Apesar de não ter havido o “carinho desejado” por parte da Secretaria de Estado do Ambiente sobre estes resultados, nomeadamente sobre  as ações que estão previstas serem feitas pela ALU, Luís Capão destaca que houve uma grande conquista: “O Governo convidou a ALU para fazer parte das comissões consultivas dos grandes ferramentas estratégias, como o Regime Geral da Gestão de Resíduos (RGGR), o Plano Nacional de Gestão de Resíduos (PNGR) e o Plano Estratégico para os Resíduos Urbanos (PERSU 2030)”. Neste momento, afirma o responsável, no PNGR, vai entrar o tema limpeza urbana, algo que não entrava até então; e no PERSU 2030 já vai existir medidas específicas para a limpeza urbana: “É uma vitória influenciar aquilo que são estes documentos estratégicos que, por sua vez, poderão influenciar aquilo que são medidas governativas de apoio em capacitação, equipamentos ou em descarbonização desta área”.
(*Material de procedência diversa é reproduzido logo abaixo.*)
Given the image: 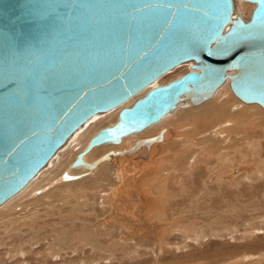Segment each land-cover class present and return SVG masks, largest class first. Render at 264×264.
I'll list each match as a JSON object with an SVG mask.
<instances>
[{
  "label": "water",
  "instance_id": "1",
  "mask_svg": "<svg viewBox=\"0 0 264 264\" xmlns=\"http://www.w3.org/2000/svg\"><path fill=\"white\" fill-rule=\"evenodd\" d=\"M245 1L256 4L247 22L234 15V0H0V207L86 121L186 62H193L189 73L122 109L72 168L119 154L84 161L178 105L213 97L228 78L238 98L264 108V0ZM163 131L146 141L159 142Z\"/></svg>",
  "mask_w": 264,
  "mask_h": 264
},
{
  "label": "rangeland",
  "instance_id": "2",
  "mask_svg": "<svg viewBox=\"0 0 264 264\" xmlns=\"http://www.w3.org/2000/svg\"><path fill=\"white\" fill-rule=\"evenodd\" d=\"M243 4V0H235V14L239 12L240 16H243ZM250 17L244 20L249 21ZM192 65V62L184 63L182 66L180 65L178 68L170 71L160 78L158 82L152 84L150 88L148 87L144 90L146 92L139 94L136 100L146 96L147 92L153 88L167 85L189 73ZM233 97L240 100L235 94ZM204 104L199 107H202ZM260 109L264 112L263 107ZM110 113L93 118L80 130L84 131L90 123H93L95 120L97 121L94 123H98L102 119H105L103 117H107ZM171 117L168 118L169 121L167 119L165 120L170 122L166 128L170 136L167 138L168 140L166 139L160 144H164L162 145L163 148L161 146L152 159V164H156H153V167L156 166L153 168V172L146 177L145 175L136 173L131 179H128L131 184L128 182V184L125 185V192L120 193V196L117 197L118 199L116 198L117 201L116 199H109L110 189H114L117 184L116 186L115 184L110 185L111 188L107 187L109 193L107 191L108 189H101L100 193H102V196L98 198L99 201L95 199L99 202H97L98 204L94 199H91L89 202L85 197H79V200L77 198L75 200V197H69L67 200V203L70 201L69 204L64 202L65 199L59 200V203L57 200L50 201L49 198L54 199V196L50 193L48 194V192L53 191L56 186L61 184V180L59 179L54 185H44V187H42L43 191L46 189L44 192L42 190H37L35 194L32 193L33 199L36 198L37 195L40 196L42 193V195H45V192L47 193L46 197L50 196L47 198L46 203L49 210L47 209L46 213L42 211L45 213L44 216L41 211L39 213L34 210H43L42 203L40 204L41 206L37 205L38 207L34 208L32 207L34 204L30 203L31 201L28 203V200H25L26 202L24 201L23 204L17 202L14 211H12L14 214L13 216L19 218L18 222L24 220L29 222L28 225H25V233L23 232L24 228L22 233H16L18 236L20 235V248L22 252H24L22 254H16L14 251L12 252V257L8 254L12 251L10 249H13V246L16 245L15 239H17V235L14 232L13 238L8 239V246L0 245V264H264V187L261 188L262 192L260 194H253V188L255 189L257 183H251V176L248 177V180H250H247V182L245 181L241 187V191L245 194L246 189L249 191L246 194L250 195H247L246 198H242L241 201H237L235 199V197H237V190L234 188L237 184L236 186L234 184L229 186L220 184L221 181H219V183L217 182L219 177L223 178V175L228 173L227 165L232 161L240 167L251 168V170H246L248 171V175L258 172L262 173L261 175L264 178V165L262 164L264 163V149L261 153L263 155H259L260 159L257 155L252 154L251 160L246 161H235L231 160L229 157V159L226 158V160L230 162L226 165L223 164L225 170H220L217 158L213 155L211 156V154H207L208 152L203 149L205 153L210 156L209 160H204L206 158L204 155L206 154H203L201 147L206 148V146L202 142H200V144L198 143V147L196 148H189V151L182 148V150H184L182 152L184 153H180L181 156H179L178 154L181 152V147L186 146L184 144L185 135L190 132V129L186 125H181L180 119L176 116ZM262 122H264V120H262ZM149 128H153V126ZM71 139L65 144L66 146L64 145L65 147H61V152L67 151L68 145L72 143L74 138ZM240 140L242 139L237 138L236 142L239 141L241 143ZM240 143L236 144V149L238 145L241 147ZM76 146L77 143L72 146V153L77 151ZM185 152H187V155L184 158L183 155ZM56 156L53 159H55ZM198 157L201 159H198ZM57 161H60L59 158ZM199 161H201L202 166H199ZM203 161H205L204 164ZM181 162H183L182 165ZM110 165L114 166L113 164ZM173 166H175V168ZM177 166L181 168L177 169ZM48 168H50V164L44 168L40 172L41 174L39 173L36 178L44 175ZM195 171H198V173L200 172V175L195 173ZM36 178H34V180ZM147 181L148 183H146ZM261 182L264 183V179ZM92 188L94 187L90 189L93 190ZM105 196L106 198H103ZM32 198H29V200H32ZM230 198H232V200ZM83 203L86 204L84 205ZM29 204H31V206ZM24 205L26 208H23ZM99 205L102 207L100 208ZM57 206L58 208H56ZM81 214L84 215L81 216ZM41 215L43 218H40L42 217ZM32 218L36 219L30 221ZM27 228L30 229L29 232L34 235L32 234L31 236L29 232L27 234ZM225 228L227 230L222 234ZM230 228L231 230H229ZM194 230H200V232L202 231V233L208 236L201 246H199L198 243L196 244L193 240L194 238L197 239L196 235L193 233ZM253 230L257 233L255 235L253 234L254 236L250 235ZM33 231L35 233L39 232L41 236L39 233L35 234ZM48 231L50 233H48ZM214 232L218 233L213 236L210 235ZM221 234L223 235L222 237H220ZM57 236H59V238H57ZM1 237L2 236H0V238ZM248 237H250V239ZM94 242L96 244H94ZM184 243L186 245H184ZM58 248H60V251ZM7 249L9 251L6 253L5 251ZM56 249L58 250L56 251Z\"/></svg>",
  "mask_w": 264,
  "mask_h": 264
},
{
  "label": "bare ground",
  "instance_id": "3",
  "mask_svg": "<svg viewBox=\"0 0 264 264\" xmlns=\"http://www.w3.org/2000/svg\"><path fill=\"white\" fill-rule=\"evenodd\" d=\"M243 1H244V4L242 6L243 16H241V17L244 20V19L252 16L253 10H255L256 5L254 3H251V2H248L245 0H243ZM234 4H235V0H234ZM235 13H234V15H236ZM250 19H251V17H250ZM244 21H246V20H244ZM186 63H188V62H186ZM182 65L183 64H181V66ZM178 67H176V68H178ZM235 73H236V71H230V72H228V75L229 74H235ZM156 82H158V80ZM230 87H231L230 86V80L228 78L226 80V82L220 88L217 89V91L215 92L213 97H211L205 101H202V102L187 101L184 106L178 105V107L175 109V111H173V112L169 113L168 115H166L165 117H163L157 124L153 125V128H149V129L147 128L146 130H144L143 132H141L137 135L124 137L120 144H108V145L104 144V145L93 148V150L90 153H88L87 155L84 156V161L86 163H94L97 160H99V158H101L103 155H105L111 151H119L120 152L119 154L113 153L107 159H102V160L96 162L95 165L93 166V168H84V167L72 168V164L76 160L77 156L86 149L88 143L97 134V132H99L103 128L113 126L117 122V120L119 118L118 115L120 114L121 110L124 108H131L134 105V103L136 101H138L136 99L138 98L139 94L137 96L133 97L128 102L124 103L122 106H120L114 110H111V111L105 112V113H100V114L93 116L91 119L86 121L85 124H87V122H89L90 120H92L93 118H95L99 115H103V114L112 112L107 117H103L105 119H102L98 123H94L97 120H95L94 122L92 121L93 123H90L84 131H81L80 129L85 124L82 125L78 130H76L73 133V135L68 139V141H69L72 137L74 138V139L72 138L73 139L72 143L71 142H70L71 144L69 143L70 145H68L69 147H67V149H66L67 151L61 152L62 148H60V150L55 154V156L57 155L56 158L53 159L55 157L54 156L52 158L53 160L51 159V161L44 167V168H46L50 164V168H48L46 173L44 171V173H45L44 175H42L41 177L38 176L37 178L35 177L36 179L35 180L33 179L20 193H18L15 197H13L7 203H5L3 206L0 207V236H2L0 238V242H1L0 245L8 246V244H9L8 239L13 238L14 232H15V234L18 232L22 233L23 228H24L23 232L25 233V231H26L25 225H28L29 222H27L26 220L18 222L19 218L14 217L13 216L14 214L12 213V211H14V209L16 207L17 202H19V203L21 202L23 204L25 200H28L27 201L28 203H29V201H31L30 203L34 204V206H32L34 208L38 207L37 205H40L42 203L43 210H38V209H34V210H36V212H39V213H40V211H41V213L47 212L48 207L46 206V203H47V198H49L50 196L46 197V194H47L46 192H45V195H42L43 194L42 193L40 196L37 195L36 198H34V199L32 198L33 197L32 193L35 194V192L37 190H42L43 189L42 187H44V185L45 186L54 185V183H56L57 180L60 179L61 184H59V186H56L55 189L51 192L47 191L48 194L50 193L54 196V199L49 198V200L50 201L51 200H55V201L57 200L59 203V200L65 199L64 202L66 204H69L70 201L67 203V200L69 197H75V200H76V198L78 199L79 197L80 198L85 197V198H87V200H89V202L91 201V199H94V200L98 199L99 197L102 196V193H100L101 189H108L110 187V185H112V184H115V186L117 184V186L114 189H112L110 187L111 188L110 193H109V189L107 191L110 194V195L108 194L110 196L109 199L115 200L117 197L120 196V193L125 192V189H124V188H126L125 185H127L128 182L130 183V180H128V179H131V177L134 176L136 173L141 174V175H145V177L149 176V174L153 172V170H154L153 168L156 167V166L153 167L154 166L153 164H155V163L152 164L153 157L158 152L159 148H161V146L164 145V144H162V145H160V144L163 143L170 136V134L167 133L168 130L166 129L167 126L170 124V122H167L165 120L166 119L168 120V118L171 116H176L177 118H179L181 123H182L181 125H186L190 129V132L185 135V141L186 142L184 141V144L187 147L186 146H183V147L180 146L181 152H179V154H178L179 156H181L180 153H184L182 151H184V150L189 151V148H196V147H198V143L200 144V142H202L206 146V148L201 147L203 154H206L205 151H207L208 152L207 154H209V155L211 154V156L212 155L215 156V158H217V162H218L220 170H225L223 164L226 165V164H228V162H230L229 160H226V158H228V157L231 160H235V161H237V160H245L246 161V160H251V154H252V155H257L260 159V156L263 155L261 153L263 152V149H264V122H262V120H264V112L262 111V109H260V108H262V106L259 104H256V103L255 104H247V103L243 102L240 98H239L240 100L235 99L233 97L234 94H233ZM144 92H146V91L143 90L140 94H143ZM202 104H204V105L202 107H199ZM194 107H197V108H194ZM180 112H182V113H180ZM163 122H165V123H163ZM104 125H106V126H104ZM172 127H173V125H172ZM171 129H169V130H171ZM162 131H163V133H162L161 138L158 140L159 142L153 143L152 141H146V139H148V138H153V137L161 134ZM209 134H211V135H209ZM237 138H241L242 140H240L241 143L238 141L240 143L241 147H239V145H238L237 149H236L235 148L236 144H239L238 142H236ZM68 141L65 144H67ZM75 143H77V146H76L77 151L72 153L71 149ZM162 148H163V146H162ZM182 148H184V150H182ZM240 148H241V150H240ZM169 149H171V148H169ZM238 152H240V153H238ZM207 154L204 155L206 157L204 160H209L210 156ZM186 155H187V152H185L183 157L185 158ZM257 156H256V158H257ZM253 157H255V156H253ZM58 158L60 161H57ZM177 158H179V157H177ZM198 159H201V158L198 157ZM204 162L205 161H203V164H204ZM182 163L183 162H181V165H182ZM198 163H200L199 166H202L201 161H199ZM110 164H113L114 166H112ZM262 164L264 165V163H262ZM170 165H171V163H170ZM173 167L175 168V166H173ZM227 167H228V173L223 175V178L219 177L217 179V182L219 183V181H221L220 184L229 185V186L232 184H234L236 186V184H237L238 187L237 186L234 187L237 190V194L235 193L237 195V197H235V199L237 201H241L242 198H246L247 195H250V194H246L247 192H249L246 189H245V191H246L245 194H243L244 192L241 191L242 185L245 183V181L247 182L248 177H250V176H251V180H252L251 181L249 179L250 182L251 183H257V185L255 186V189L253 188V190H254L253 194H255V193L260 194L262 192L261 188L264 187V183L261 182L264 179L263 176L261 175L262 173L255 172V173L248 175V171H246V170H251V168L240 167L239 165H236V163L233 161L231 163H229V165H227ZM179 168H181V167H179ZM179 168L177 166V169H179ZM199 168H198V170H199ZM234 168H235V170H234ZM71 170H73V171H71ZM190 170H193V169H190ZM70 171H71V173H70ZM185 171H187V170H185ZM65 172H68V174L70 176H78V178L75 180H71V181H65L62 179V175ZM162 172H163V170H162ZM195 173L200 175V172L198 173V171L197 172L195 171ZM237 173H239V174L236 175ZM162 174L165 175L164 173H162ZM218 176H220V175H218ZM137 177H139V176H137ZM160 177H162V176H160ZM173 180H175V179H173ZM164 182H166V181H164ZM146 183H148V181ZM158 186H161V185H158ZM48 187H50V186H48ZM91 187H94V188H92L93 190L90 189ZM235 189H234V192H235ZM90 196H92L93 198ZM29 198H32V200H29ZM103 198H106V196ZM117 199H116V201H117ZM230 199L232 200V198H230ZM94 200H92V201H94ZM98 201H99V199H98ZM98 201L95 200L96 203ZM53 202H51V203H53ZM31 204H29V205L31 206ZM19 205H21V204H19ZM25 205L23 208H26ZM63 205H65V204H63ZM70 205H72V204H70ZM84 205H83V207H84ZM232 205H233V203H232ZM99 206H100V208L102 207L101 205H99ZM74 207H75V205H74ZM56 208H58V206ZM81 208H82V205H81ZM231 208L233 209L232 206H231ZM52 209H54V208H52ZM75 209H77V208H75ZM108 209H109V207H108ZM26 210H28V209H26ZM81 210H83V209H81ZM81 210H79V211L81 212ZM65 212H67V211H65ZM71 212H73V211H71ZM80 212H79V214H80ZM45 213H43V216ZM81 213H83V212H81ZM38 215H40V214H38ZM83 215L84 214H81V216H83ZM43 216L40 218H43ZM34 217H35V215H34ZM34 219H36V218H32L31 220L30 219H28V220L32 221ZM40 230H42V229H40ZM77 230H78V228H77ZM226 230L227 229L225 228V230L222 232V234L224 232H226ZM229 230H231V228ZM29 231H30V229L27 228V234ZM31 231H32V229H31ZM249 231H251V230H249ZM235 232H237V231H235ZM255 232L256 231L253 230V232L250 235L257 234ZM36 233H39V232H36ZM42 233H43V231H42ZM48 233H50V232L48 231ZM193 233L197 237V239L194 238L193 240L195 241L196 244L198 243L199 246H201L203 244V242H205V239L208 237L204 233H202V231L200 232V230L199 231L194 230ZM217 233L218 232H214V233H211L210 235L213 236ZM29 234L32 236L33 233L29 232ZM75 234H77V233H75ZM222 234L220 237L223 236ZM39 235H40V233H39ZM33 237H31V238H33ZM42 237H43V235H42ZM51 237H52V235H51ZM57 238H59V236H57ZM248 238L250 239V237H248ZM253 238H255V237H253ZM20 239H21L20 235L19 236L17 235V239H15L16 245H14L13 249H10L12 251L8 253L10 255V257H12V252H14V251L16 254L17 253L22 254L24 252V251L22 252V250L20 248V246H21L20 245ZM35 239H36V237H35ZM88 239H89V237H88ZM46 240H47V238H46ZM55 241H56V239H55ZM58 241H59V239H58ZM94 244H96V243L94 242ZM28 245H29V242H28ZM184 245H186V244L184 243ZM261 246H263V245H261ZM8 249H9V247H8ZM8 249L5 251L6 253L9 251ZM58 249L60 251V248H58ZM58 249H56V251ZM260 250H261V248H260ZM256 263H257V261H256Z\"/></svg>",
  "mask_w": 264,
  "mask_h": 264
}]
</instances>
Relativamente às linhas de ação que estão a ser trabalhadas pela ALU, Luís Capão começa por adiantar que a “Governança” e o “Reconhecimento” são uma área que se centrará na valorização dos municípios, empresas, trabalhadores e todo o ecossistema envolvente. O mesmo acontecerá ao nível internacional: “Já temos parcerias acordadas com outras organizações semelhantes”. Ao nível da “Capacitação” perceber o que é a limpeza urbana e quem, no Governo, fica responsável pela área: “Não podemos dissociar aquilo que é regulado do que não é regulado: a limpeza urbana não tem de ser regulada, mas tem de ser pensada em conjunto com a recolha de resíduos porque o impacto é gigante”. Ainda nesta área, o responsável destaca a importância de se “perceber como é que se pode fornecer informação para que os dirigentes municipais, gestores públicos e administradores das empresas privadas possam ter mais ferramentas para otimizar a gestão dos equipamentos e das equipas”. A isto acresce, ainda, a “Sensibilização e a  “Legislação”, de forma a existirem “ferramentas legais”, bem como a “Inovação”. Luís Capão destaca o município de Cascais como um exemplo de inovação: “Tivemos já a demonstração da primeira varredora a hidrogénio e vamos receber a primeira varredora elétrica de cinco metros cúbicos: fomos o primeiro município a ter duas varredoras elétricas, de marcas diferentes, com o apoio do Fundo Ambiental”.

De uma forma genérica, Luís Capão defende que a limpeza urbana é um tema que tem que ser mais falado e discutido por parte de todos: “Somos também nós cidadãos responsáveis pela limpeza de uma cidade”, sustenta.

Atualmente, a ALU representa 22 cidades e freguesias e 20 empresas privadas, abarcando 15% da população nacional, o equivalente a 1 milhão e meio de habitantes. O potencial passa por representar 308 freguesias ou cidades.